• [Reading passage]
=======

Leon - CathedralOnce again, it’s been nearly a couple of weeks since my last blog post over here on The Perks of Being an Early Riser  and I am sure at this point in time folks out there may be thinking that, once more, I have failed to keep up with restoring my social presence as I mentioned on that last article. Far from the truth, I am afraid. Over the last few days I have been doing something that I have been looking forward to for quite some time and that it’s always something that I can never get tired of: Vacation. And this time around a very special kind of holiday, because it’s been a rather disconnected one, too! Not by choice though, although the world works in mysterious ways, so perhaps that was what I needed all along in the first place: a time to strike for “the best opportunity to take a step back, inhale, exhale, think about life, and ask: am I happy?

Indeed, every year, during the course of the summer I have been enjoying tremendously that pilgrimage back home to see my family in León, Spain, where I was born and raised, and catch up with them for a few days to see what they have been up to. And time and time again, it’s been a fun experience, specially, when this time around you try to explain to your mum what you do for a living and you realise that she has never seen, played, enjoyed the Web. Quite an interesting and thrilling challenge I would encourage you all to go through, if you haven’t just yet!

=======

• [Dataset extract]
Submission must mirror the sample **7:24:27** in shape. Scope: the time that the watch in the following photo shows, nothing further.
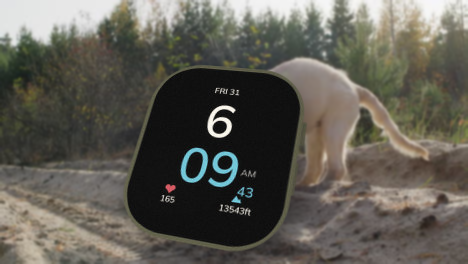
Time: **6:09:43**
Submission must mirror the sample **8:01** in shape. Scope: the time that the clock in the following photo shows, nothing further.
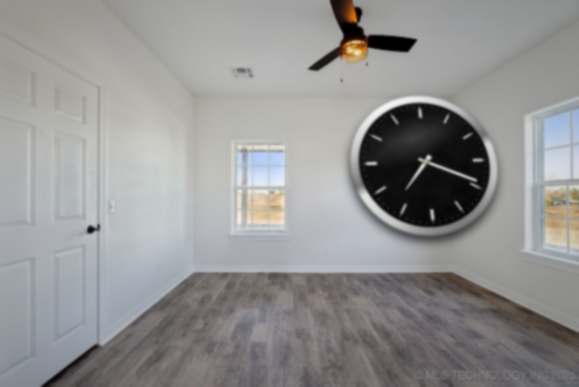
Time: **7:19**
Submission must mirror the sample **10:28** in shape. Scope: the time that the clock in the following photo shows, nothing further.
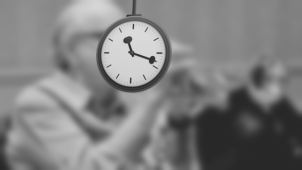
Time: **11:18**
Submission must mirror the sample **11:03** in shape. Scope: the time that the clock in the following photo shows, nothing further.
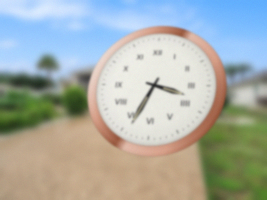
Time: **3:34**
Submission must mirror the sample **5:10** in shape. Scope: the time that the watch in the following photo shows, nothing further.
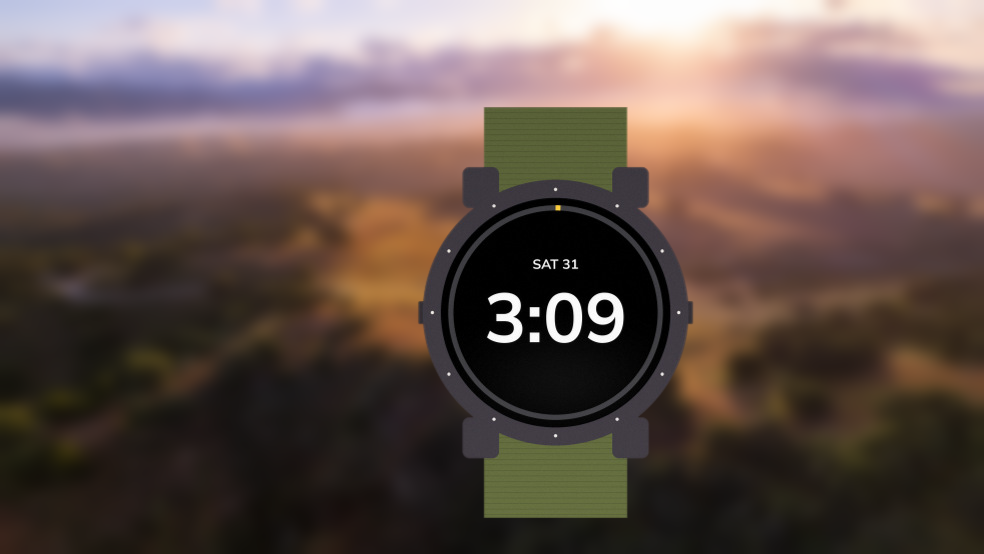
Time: **3:09**
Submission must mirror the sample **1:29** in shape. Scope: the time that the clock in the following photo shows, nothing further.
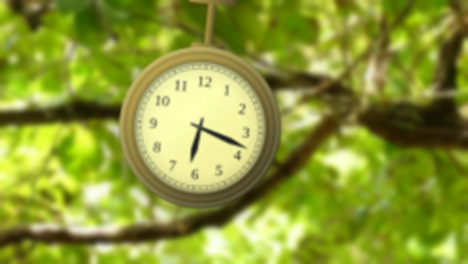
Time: **6:18**
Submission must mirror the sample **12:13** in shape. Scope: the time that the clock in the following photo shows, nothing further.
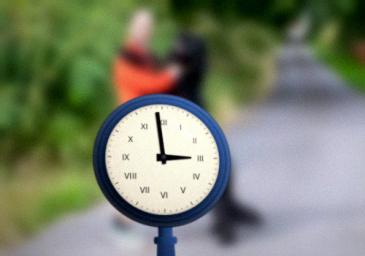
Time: **2:59**
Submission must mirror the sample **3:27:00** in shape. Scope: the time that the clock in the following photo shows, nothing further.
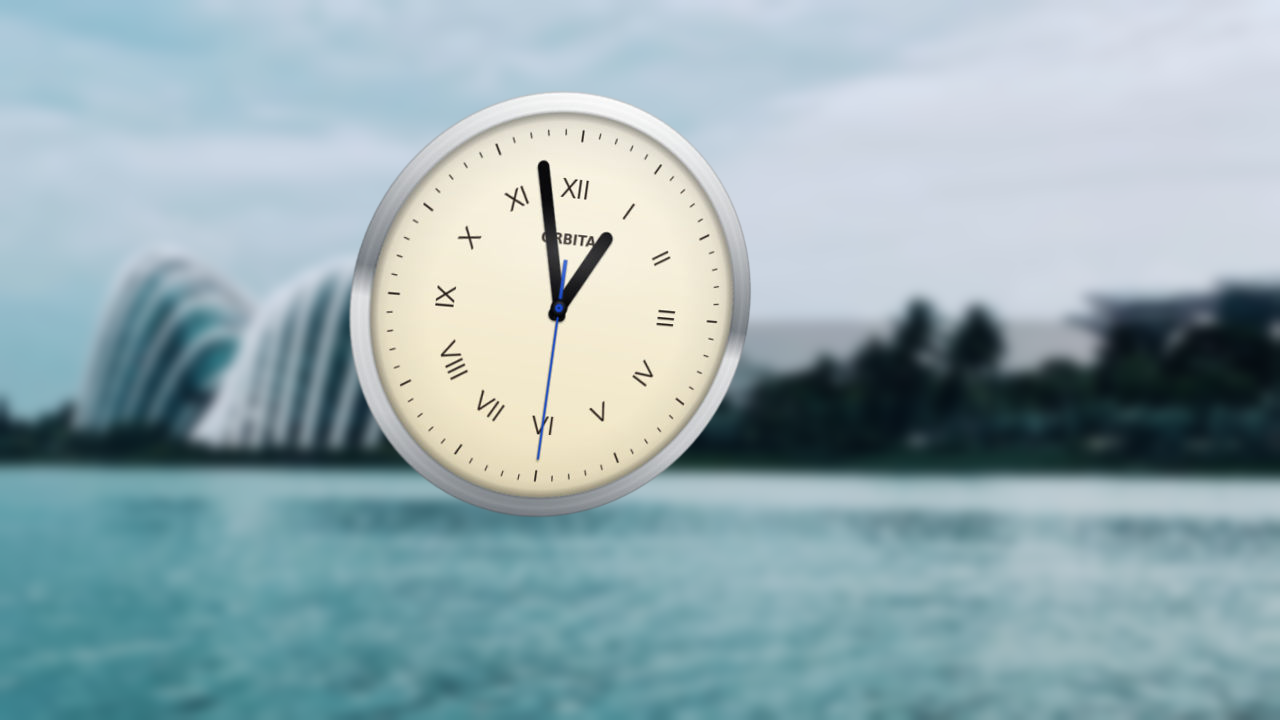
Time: **12:57:30**
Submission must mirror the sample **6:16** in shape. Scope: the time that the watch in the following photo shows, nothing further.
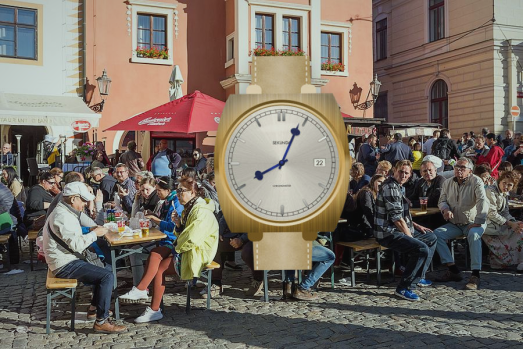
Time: **8:04**
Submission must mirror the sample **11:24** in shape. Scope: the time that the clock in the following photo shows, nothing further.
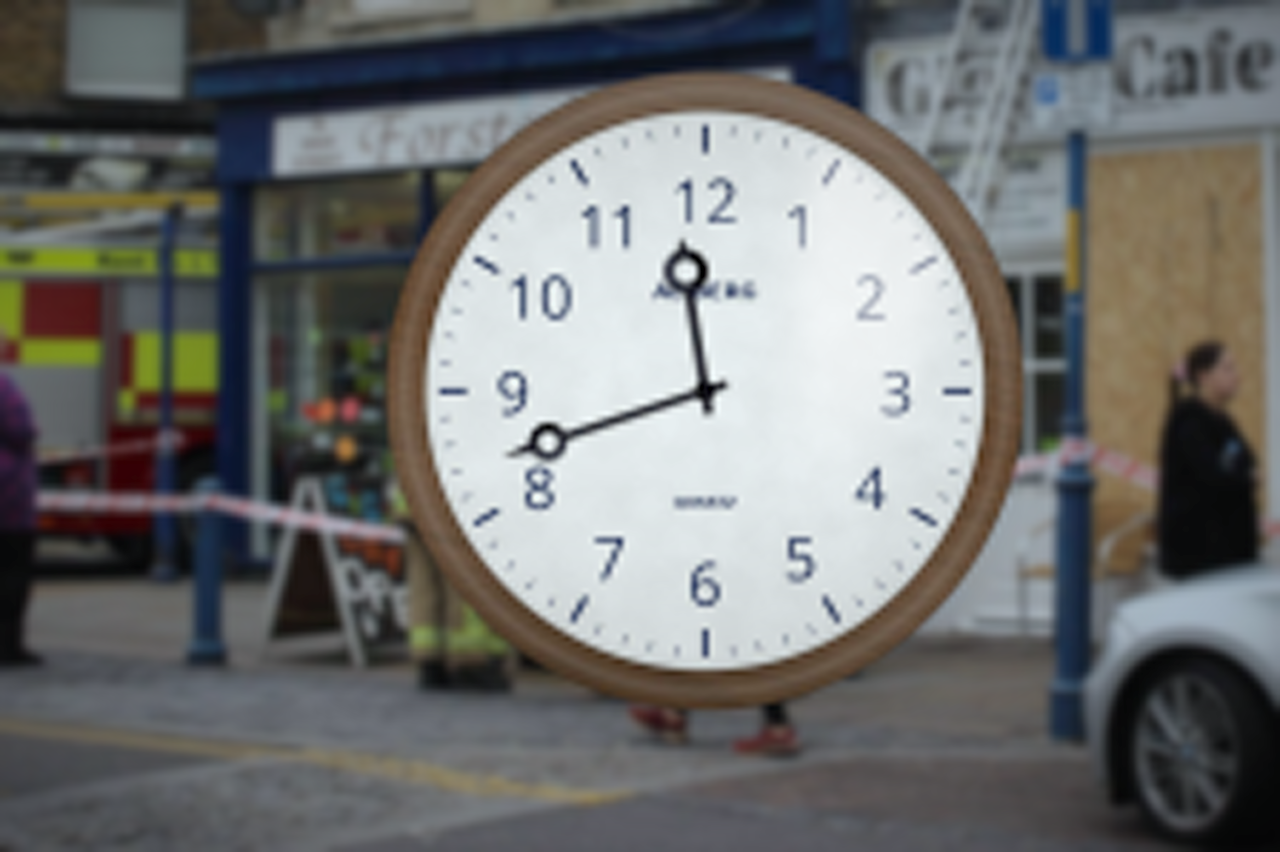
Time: **11:42**
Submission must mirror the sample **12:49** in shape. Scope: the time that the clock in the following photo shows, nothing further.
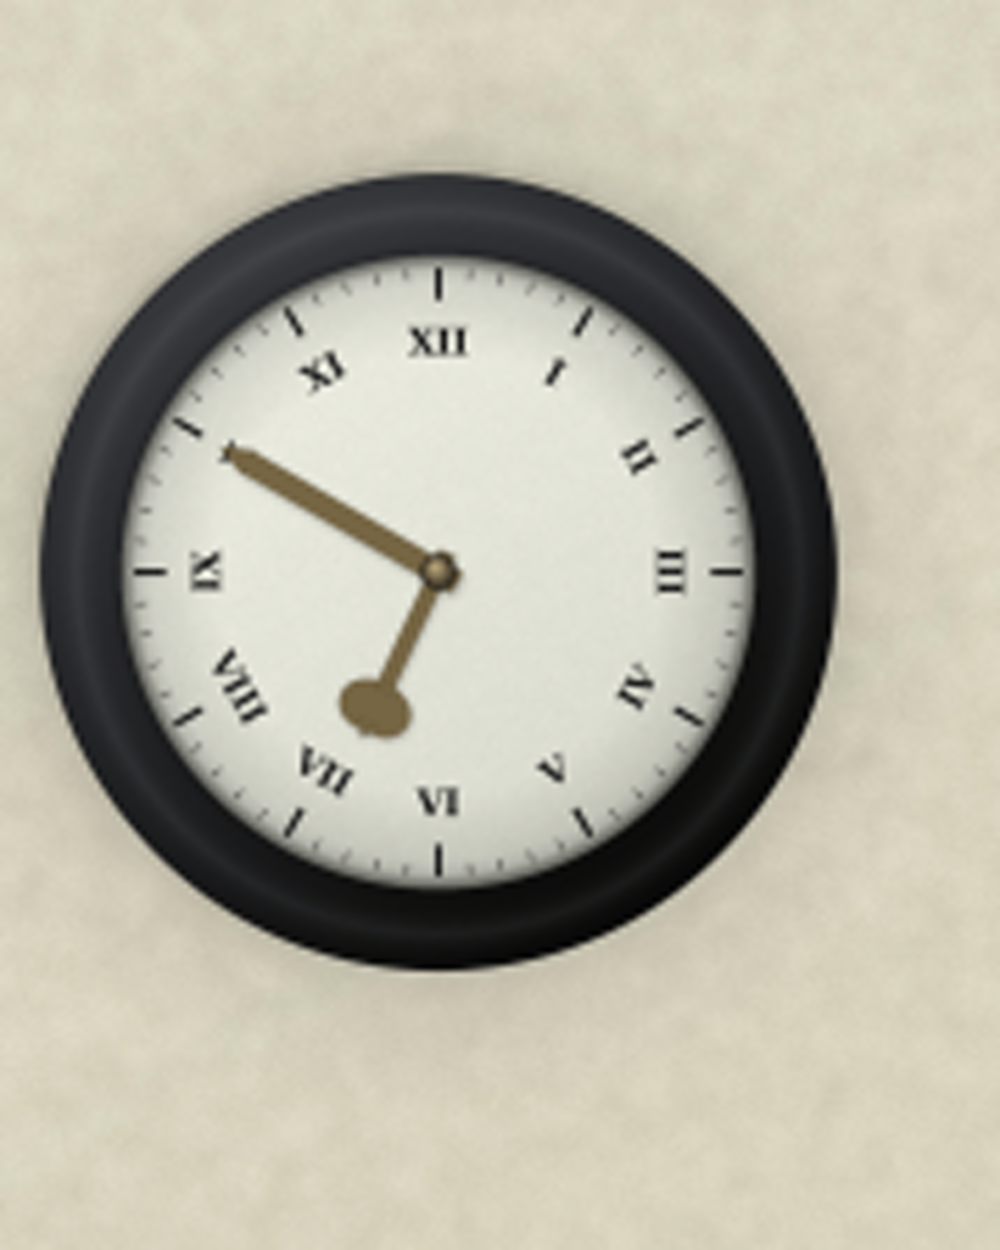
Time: **6:50**
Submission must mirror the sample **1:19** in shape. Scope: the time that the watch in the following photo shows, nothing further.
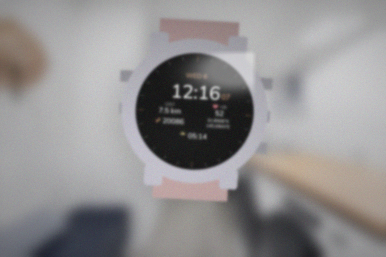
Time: **12:16**
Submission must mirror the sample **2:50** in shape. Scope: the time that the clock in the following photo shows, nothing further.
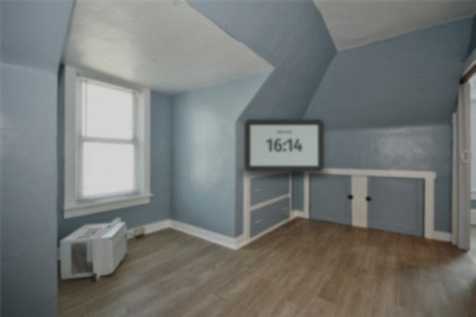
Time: **16:14**
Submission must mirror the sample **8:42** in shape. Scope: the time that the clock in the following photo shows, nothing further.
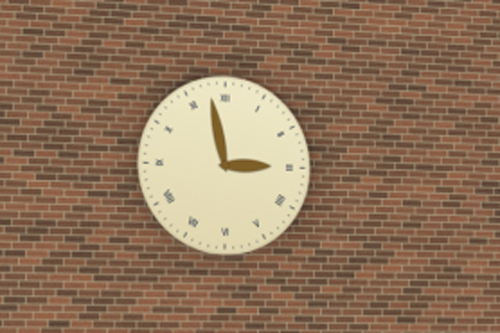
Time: **2:58**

=======

• [Task details]
Transcribe the part of the vacation blog post starting with "Indeed, every year, during" and going on through "haven’t just yet!".

• [Reply to the exercise]
Indeed, every year, during the course of the summer I have been enjoying tremendously that pilgrimage back home to see my family in León, Spain, where I was born and raised, and catch up with them for a few days to see what they have been up to. And time and time again, it’s been a fun experience, specially, when this time around you try to explain to your mum what you do for a living and you realise that she has never seen, played, enjoyed the Web. Quite an interesting and thrilling challenge I would encourage you all to go through, if you haven’t just yet!